About this task => Reproduce the records that follow exactly as they are written.

Stored data entries:
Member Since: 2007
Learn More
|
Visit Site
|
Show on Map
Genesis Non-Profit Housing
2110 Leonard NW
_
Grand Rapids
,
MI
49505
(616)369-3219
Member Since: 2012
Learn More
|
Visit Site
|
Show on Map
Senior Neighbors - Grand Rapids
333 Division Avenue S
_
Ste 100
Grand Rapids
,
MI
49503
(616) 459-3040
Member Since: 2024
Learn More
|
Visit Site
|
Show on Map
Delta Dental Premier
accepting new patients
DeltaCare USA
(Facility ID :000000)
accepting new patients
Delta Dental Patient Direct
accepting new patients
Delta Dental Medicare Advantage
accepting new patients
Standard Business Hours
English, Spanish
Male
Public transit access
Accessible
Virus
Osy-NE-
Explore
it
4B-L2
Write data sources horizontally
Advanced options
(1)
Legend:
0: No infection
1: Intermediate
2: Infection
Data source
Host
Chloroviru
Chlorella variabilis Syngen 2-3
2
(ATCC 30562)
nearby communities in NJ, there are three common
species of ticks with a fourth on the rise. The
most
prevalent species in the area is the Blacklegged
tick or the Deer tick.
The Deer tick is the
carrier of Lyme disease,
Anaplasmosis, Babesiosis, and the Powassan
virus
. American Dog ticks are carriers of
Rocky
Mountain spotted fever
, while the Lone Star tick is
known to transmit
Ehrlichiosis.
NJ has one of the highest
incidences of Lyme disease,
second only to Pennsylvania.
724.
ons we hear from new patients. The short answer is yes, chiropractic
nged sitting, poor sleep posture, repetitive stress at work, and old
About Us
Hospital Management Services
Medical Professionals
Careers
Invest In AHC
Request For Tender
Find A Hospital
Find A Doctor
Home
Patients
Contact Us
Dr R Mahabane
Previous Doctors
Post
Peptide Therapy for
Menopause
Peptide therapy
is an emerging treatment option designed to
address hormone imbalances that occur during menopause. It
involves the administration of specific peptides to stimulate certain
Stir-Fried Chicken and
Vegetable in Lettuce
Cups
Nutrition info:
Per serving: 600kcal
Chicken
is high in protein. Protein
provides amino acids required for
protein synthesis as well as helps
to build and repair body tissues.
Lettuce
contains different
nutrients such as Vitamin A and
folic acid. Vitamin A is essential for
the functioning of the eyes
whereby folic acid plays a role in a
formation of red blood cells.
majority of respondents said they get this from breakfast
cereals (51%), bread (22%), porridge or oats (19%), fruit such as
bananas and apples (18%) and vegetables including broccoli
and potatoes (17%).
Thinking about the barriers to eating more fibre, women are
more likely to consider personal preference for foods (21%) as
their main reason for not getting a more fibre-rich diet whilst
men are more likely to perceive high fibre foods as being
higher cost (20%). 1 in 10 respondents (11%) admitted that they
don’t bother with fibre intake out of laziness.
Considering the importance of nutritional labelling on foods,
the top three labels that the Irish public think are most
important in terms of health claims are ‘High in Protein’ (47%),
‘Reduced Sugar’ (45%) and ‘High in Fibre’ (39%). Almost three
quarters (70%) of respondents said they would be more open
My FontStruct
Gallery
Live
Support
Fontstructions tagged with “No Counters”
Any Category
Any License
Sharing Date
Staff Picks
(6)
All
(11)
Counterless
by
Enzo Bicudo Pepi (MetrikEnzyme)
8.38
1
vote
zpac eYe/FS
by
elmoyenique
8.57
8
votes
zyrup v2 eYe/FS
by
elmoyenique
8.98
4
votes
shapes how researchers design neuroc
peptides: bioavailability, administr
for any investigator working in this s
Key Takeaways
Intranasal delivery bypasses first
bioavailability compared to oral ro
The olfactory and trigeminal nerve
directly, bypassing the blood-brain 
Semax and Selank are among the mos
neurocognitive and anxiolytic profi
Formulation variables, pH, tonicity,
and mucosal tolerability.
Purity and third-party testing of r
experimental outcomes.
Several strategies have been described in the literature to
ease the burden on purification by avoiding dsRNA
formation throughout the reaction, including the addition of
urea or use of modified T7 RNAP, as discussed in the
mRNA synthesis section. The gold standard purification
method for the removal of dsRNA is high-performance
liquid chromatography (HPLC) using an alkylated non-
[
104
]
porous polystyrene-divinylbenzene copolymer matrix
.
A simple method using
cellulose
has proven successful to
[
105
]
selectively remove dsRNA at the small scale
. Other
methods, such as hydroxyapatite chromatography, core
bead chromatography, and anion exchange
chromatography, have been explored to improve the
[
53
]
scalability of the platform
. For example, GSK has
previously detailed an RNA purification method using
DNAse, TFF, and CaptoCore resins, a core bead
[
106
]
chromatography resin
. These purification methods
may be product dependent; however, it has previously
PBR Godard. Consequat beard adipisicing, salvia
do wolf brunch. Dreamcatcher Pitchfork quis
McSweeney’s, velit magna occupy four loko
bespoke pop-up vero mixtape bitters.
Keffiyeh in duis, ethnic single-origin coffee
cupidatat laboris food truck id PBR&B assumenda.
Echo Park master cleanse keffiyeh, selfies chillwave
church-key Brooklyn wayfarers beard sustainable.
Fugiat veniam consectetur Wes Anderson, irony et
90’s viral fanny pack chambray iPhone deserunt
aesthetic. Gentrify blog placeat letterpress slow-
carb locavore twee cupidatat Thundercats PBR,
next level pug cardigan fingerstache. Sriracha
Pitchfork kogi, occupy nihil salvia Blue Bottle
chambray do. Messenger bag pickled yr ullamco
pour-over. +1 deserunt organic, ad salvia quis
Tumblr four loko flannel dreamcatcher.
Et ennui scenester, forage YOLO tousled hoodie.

Solution for this task =>
Member Since: 2007
Learn More
|
Visit Site
|
Show on Map
Genesis Non-Profit Housing
2110 Leonard NW
_
Grand Rapids
,
MI
49505
(616)369-3219
Member Since: 2012
Learn More
|
Visit Site
|
Show on Map
Senior Neighbors - Grand Rapids
333 Division Avenue S
_
Ste 100
Grand Rapids
,
MI
49503
(616) 459-3040
Member Since: 2024
Learn More
|
Visit Site
|
Show on Map
Delta Dental Premier
accepting new patients
DeltaCare USA
(Facility ID :000000)
accepting new patients
Delta Dental Patient Direct
accepting new patients
Delta Dental Medicare Advantage
accepting new patients
Standard Business Hours
English, Spanish
Male
Public transit access
Accessible
Virus
Osy-NE-
Explore
it
4B-L2
Write data sources horizontally
Advanced options
(1)
Legend:
0: No infection
1: Intermediate
2: Infection
Data source
Host
Chloroviru
Chlorella variabilis Syngen 2-3
2
(ATCC 30562)
nearby communities in NJ, there are three common
species of ticks with a fourth on the rise. The
most
prevalent species in the area is the Blacklegged
tick or the Deer tick.
The Deer tick is the
carrier of Lyme disease,
Anaplasmosis, Babesiosis, and the Powassan
virus
. American Dog ticks are carriers of
Rocky
Mountain spotted fever
, while the Lone Star tick is
known to transmit
Ehrlichiosis.
NJ has one of the highest
incidences of Lyme disease,
second only to Pennsylvania.
724.
ons we hear from new patients. The short answer is yes, chiropractic
nged sitting, poor sleep posture, repetitive stress at work, and old
About Us
Hospital Management Services
Medical Professionals
Careers
Invest In AHC
Request For Tender
Find A Hospital
Find A Doctor
Home
Patients
Contact Us
Dr R Mahabane
Previous Doctors
Post
Peptide Therapy for
Menopause
Peptide therapy
is an emerging treatment option designed to
address hormone imbalances that occur during menopause. It
involves the administration of specific peptides to stimulate certain
Stir-Fried Chicken and
Vegetable in Lettuce
Cups
Nutrition info:
Per serving: 600kcal
Chicken
is high in protein. Protein
provides amino acids required for
protein synthesis as well as helps
to build and repair body tissues.
Lettuce
contains different
nutrients such as Vitamin A and
folic acid. Vitamin A is essential for
the functioning of the eyes
whereby folic acid plays a role in a
formation of red blood cells.
majority of respondents said they get this from breakfast
cereals (51%), bread (22%), porridge or oats (19%), fruit such as
bananas and apples (18%) and vegetables including broccoli
and potatoes (17%).
Thinking about the barriers to eating more fibre, women are
more likely to consider personal preference for foods (21%) as
their main reason for not getting a more fibre-rich diet whilst
men are more likely to perceive high fibre foods as being
higher cost (20%). 1 in 10 respondents (11%) admitted that they
don’t bother with fibre intake out of laziness.
Considering the importance of nutritional labelling on foods,
the top three labels that the Irish public think are most
important in terms of health claims are ‘High in Protein’ (47%),
‘Reduced Sugar’ (45%) and ‘High in Fibre’ (39%). Almost three
quarters (70%) of respondents said they would be more open
My FontStruct
Gallery
Live
Support
Fontstructions tagged with “No Counters”
Any Category
Any License
Sharing Date
Staff Picks
(6)
All
(11)
Counterless
by
Enzo Bicudo Pepi (MetrikEnzyme)
8.38
1
vote
zpac eYe/FS
by
elmoyenique
8.57
8
votes
zyrup v2 eYe/FS
by
elmoyenique
8.98
4
votes
shapes how researchers design neuroc
peptides: bioavailability, administr
for any investigator working in this s
Key Takeaways
Intranasal delivery bypasses first
bioavailability compared to oral ro
The olfactory and trigeminal nerve
directly, bypassing the blood-brain 
Semax and Selank are among the mos
neurocognitive and anxiolytic profi
Formulation variables, pH, tonicity,
and mucosal tolerability.
Purity and third-party testing of r
experimental outcomes.
Several strategies have been described in the literature to
ease the burden on purification by avoiding dsRNA
formation throughout the reaction, including the addition of
urea or use of modified T7 RNAP, as discussed in the
mRNA synthesis section. The gold standard purification
method for the removal of dsRNA is high-performance
liquid chromatography (HPLC) using an alkylated non-
[
104
]
porous polystyrene-divinylbenzene copolymer matrix
.
A simple method using
cellulose
has proven successful to
[
105
]
selectively remove dsRNA at the small scale
. Other
methods, such as hydroxyapatite chromatography, core
bead chromatography, and anion exchange
chromatography, have been explored to improve the
[
53
]
scalability of the platform
. For example, GSK has
previously detailed an RNA purification method using
DNAse, TFF, and CaptoCore resins, a core bead
[
106
]
chromatography resin
. These purification methods
may be product dependent; however, it has previously
PBR Godard. Consequat beard adipisicing, salvia
do wolf brunch. Dreamcatcher Pitchfork quis
McSweeney’s, velit magna occupy four loko
bespoke pop-up vero mixtape bitters.
Keffiyeh in duis, ethnic single-origin coffee
cupidatat laboris food truck id PBR&B assumenda.
Echo Park master cleanse keffiyeh, selfies chillwave
church-key Brooklyn wayfarers beard sustainable.
Fugiat veniam consectetur Wes Anderson, irony et
90’s viral fanny pack chambray iPhone deserunt
aesthetic. Gentrify blog placeat letterpress slow-
carb locavore twee cupidatat Thundercats PBR,
next level pug cardigan fingerstache. Sriracha
Pitchfork kogi, occupy nihil salvia Blue Bottle
chambray do. Messenger bag pickled yr ullamco
pour-over. +1 deserunt organic, ad salvia quis
Tumblr four loko flannel dreamcatcher.
Et ennui scenester, forage YOLO tousled hoodie.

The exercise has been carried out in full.